* **Records supplied**:
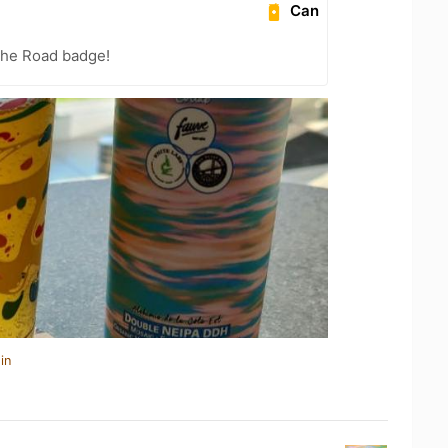
Can
the Road badge!
in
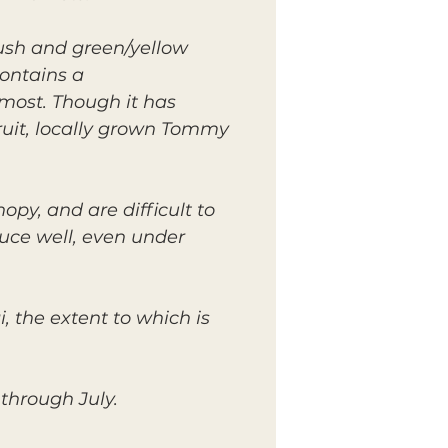
lush and green/yellow
contains a
 most. Though it has
ruit, locally grown Tommy
py, and are difficult to
duce well, even under
, the extent to which is
through July.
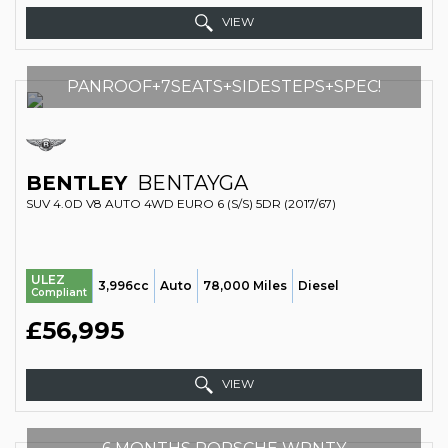
VIEW
PANROOF+7SEATS+SIDESTEPS+SPEC!
BENTLEY
BENTAYGA
SUV 4.0D V8 AUTO 4WD EURO 6 (S/S) 5DR (2017/67)
ULEZ
3,996cc
Auto
78,000 Miles
Diesel
Compliant
£56,995
VIEW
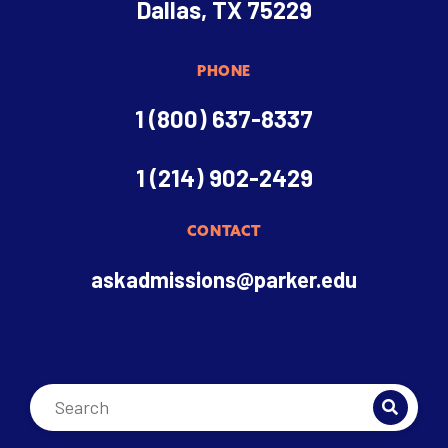
Dallas, TX 75229
PHONE
1 (800) 637-8337
1 (214) 902-2429
CONTACT
askadmissions@parker.edu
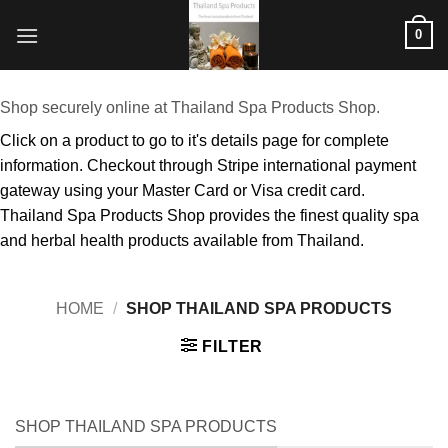
Skip
0
to
content
Shop securely online at Thailand Spa Products Shop.
Click on a product to go to it's details page for complete
information. Checkout through Stripe international payment
gateway using your Master Card or Visa credit card.
Thailand Spa Products Shop provides the finest quality spa
and herbal health products available from Thailand.
HOME
/
SHOP THAILAND SPA PRODUCTS
FILTER
SHOP THAILAND SPA PRODUCTS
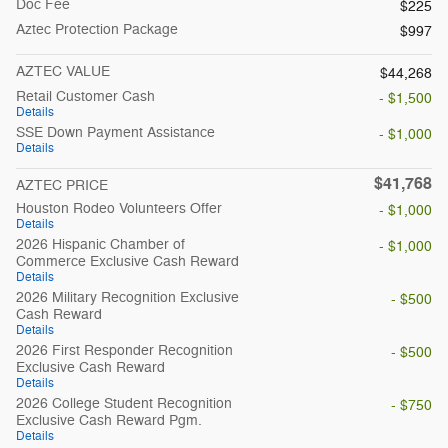
Doc Fee
$225
Aztec Protection Package
$997
AZTEC VALUE
$44,268
Retail Customer Cash
- $1,500
Details
SSE Down Payment Assistance
- $1,000
Details
$41,768
AZTEC PRICE
Houston Rodeo Volunteers Offer
- $1,000
Details
2026 Hispanic Chamber of
- $1,000
Commerce Exclusive Cash Reward
Details
2026 Military Recognition Exclusive
- $500
Cash Reward
Details
2026 First Responder Recognition
- $500
Exclusive Cash Reward
Details
2026 College Student Recognition
- $750
Exclusive Cash Reward Pgm.
Details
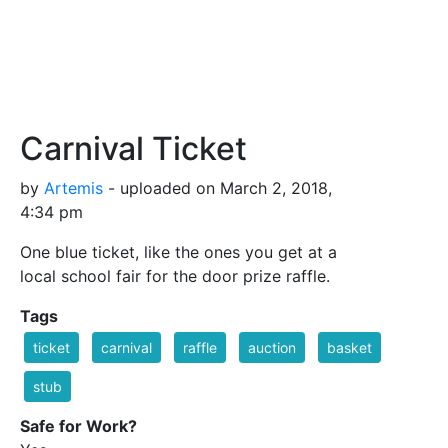
Carnival Ticket
by
Artemis
- uploaded on March 2, 2018,
4:34 pm
One blue ticket, like the ones you get at a
local school fair for the door prize raffle.
Tags
ticket
carnival
raffle
auction
basket
stub
Safe for Work?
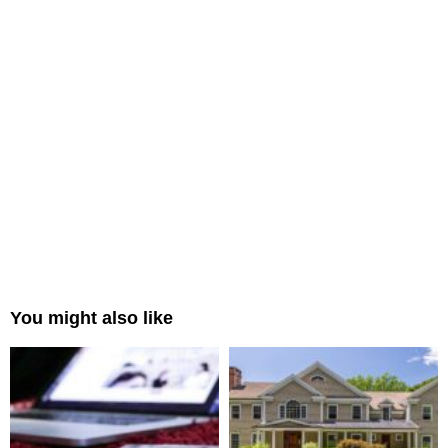
You might also like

* **What is being asked**: Rewrite all of the lines above, putting "Cash Bonus" in place of every "Cash Reward" and keeping everything else the same. Omit the pictures from your answer.

* **Exercise output**:
Can
the Road badge!
in
lush and green/yellow
contains a
 most. Though it has
ruit, locally grown Tommy
py, and are difficult to
duce well, even under
, the extent to which is
through July.
VIEW
PANROOF+7SEATS+SIDESTEPS+SPEC!
BENTLEY
BENTAYGA
SUV 4.0D V8 AUTO 4WD EURO 6 (S/S) 5DR (2017/67)
ULEZ
3,996cc
Auto
78,000 Miles
Diesel
Compliant
£56,995
VIEW
Dallas, TX 75229
PHONE
1 (800) 637-8337
1 (214) 902-2429
CONTACT
askadmissions@parker.edu
Skip
0
to
content
Shop securely online at Thailand Spa Products Shop.
Click on a product to go to it's details page for complete
information. Checkout through Stripe international payment
gateway using your Master Card or Visa credit card.
Thailand Spa Products Shop provides the finest quality spa
and herbal health products available from Thailand.
HOME
/
SHOP THAILAND SPA PRODUCTS
FILTER
SHOP THAILAND SPA PRODUCTS
Doc Fee
$225
Aztec Protection Package
$997
AZTEC VALUE
$44,268
Retail Customer Cash
- $1,500
Details
SSE Down Payment Assistance
- $1,000
Details
$41,768
AZTEC PRICE
Houston Rodeo Volunteers Offer
- $1,000
Details
2026 Hispanic Chamber of
- $1,000
Commerce Exclusive Cash Bonus
Details
2026 Military Recognition Exclusive
- $500
Cash Bonus
Details
2026 First Responder Recognition
- $500
Exclusive Cash Bonus
Details
2026 College Student Recognition
- $750
Exclusive Cash Bonus Pgm.
Details
Carnival Ticket
by
Artemis
- uploaded on March 2, 2018,
4:34 pm
One blue ticket, like the ones you get at a
local school fair for the door prize raffle.
Tags
ticket
carnival
raffle
auction
basket
stub
Safe for Work?
You might also like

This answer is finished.